For the PAM, it is given by $$ d_\mathrm{min} = 2A. $$

Examples:

>>> pam = komm.PAModulation(4)
>>> pam.minimum_distance
2.0

modulate()

Modulates one or more sequences of bits to their corresponding constellation symbols.

Parameters:

  • input (ArrayLike)

    The input sequence(s). Can be either a single sequence whose length is a multiple of $m$, or a multidimensional array where the last dimension is a multiple of $m$.

Returns:

  • output (NDArray[floating])

    The output sequence(s).
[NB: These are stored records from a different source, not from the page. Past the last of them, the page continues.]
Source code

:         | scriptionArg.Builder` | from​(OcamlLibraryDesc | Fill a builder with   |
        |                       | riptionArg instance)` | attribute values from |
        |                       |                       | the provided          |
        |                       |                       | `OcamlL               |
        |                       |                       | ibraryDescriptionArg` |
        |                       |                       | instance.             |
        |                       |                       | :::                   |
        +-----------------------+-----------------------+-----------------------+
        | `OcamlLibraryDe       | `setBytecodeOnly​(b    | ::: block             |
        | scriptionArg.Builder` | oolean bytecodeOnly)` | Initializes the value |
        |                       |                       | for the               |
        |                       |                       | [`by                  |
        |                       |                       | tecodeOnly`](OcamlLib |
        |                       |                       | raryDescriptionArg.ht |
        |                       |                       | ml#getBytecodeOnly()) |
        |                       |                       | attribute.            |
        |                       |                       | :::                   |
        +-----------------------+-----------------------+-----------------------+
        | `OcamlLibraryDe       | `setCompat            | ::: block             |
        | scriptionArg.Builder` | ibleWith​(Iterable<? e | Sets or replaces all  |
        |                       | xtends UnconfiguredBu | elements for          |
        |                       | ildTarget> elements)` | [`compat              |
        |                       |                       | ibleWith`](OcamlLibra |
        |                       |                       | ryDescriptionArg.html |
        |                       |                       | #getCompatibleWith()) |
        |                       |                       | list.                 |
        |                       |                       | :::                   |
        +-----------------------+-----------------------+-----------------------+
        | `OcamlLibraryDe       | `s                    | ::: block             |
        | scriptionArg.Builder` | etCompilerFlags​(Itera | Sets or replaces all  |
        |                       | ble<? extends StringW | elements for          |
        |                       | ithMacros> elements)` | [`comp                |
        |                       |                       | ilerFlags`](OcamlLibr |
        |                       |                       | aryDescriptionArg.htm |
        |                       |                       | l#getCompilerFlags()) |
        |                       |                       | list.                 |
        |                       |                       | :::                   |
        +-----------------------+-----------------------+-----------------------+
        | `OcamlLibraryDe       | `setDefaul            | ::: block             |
Has the same shape as the input, with the last dimension divided by $m$.

Examples:

>>> pam = komm.PAModulation(4)
>>> pam.modulate([0, 0, 1, 1, 0, 0, 0, 1])
array([-3.,  1., -3., -1.])

demodulate_hard()

Demodulates one or more sequences of received points to their corresponding sequences of hard bits ($\mathtt{0}$ or $\mathtt{1}$) using hard-decision decoding.

Parameters:

  • input (ArrayLike)

    The input sequence(s). Can be either a single sequence, or a multidimensional array.

Returns:

  • output (NDArray[integer])

    The output sequence(s). Has the same shape as the input, with the last dimension multiplied by $m$.

demodulate_soft()

Demodulates one or more sequences of received points to their corresponding sequences of soft bits (L-values) using soft-decision decoding. The soft bits are the log-likelihood ratios of the bits, where positive values correspond to bit $\mathtt{0}$ and negative values correspond to bit $\mathtt{1}$.

Parameters:

  • input (ArrayLike)

    The received sequence(s). Can be either a single sequence, or a multidimensional array.

  • snr (float)

    The signal-to-noise ratio (SNR) of the channel. It should be a positive real number. The default value is 1.0.

Returns:

  • output (NDArray[floating])

    The output sequence(s). Has the same shape as the input, with the last dimension multiplied by $m$.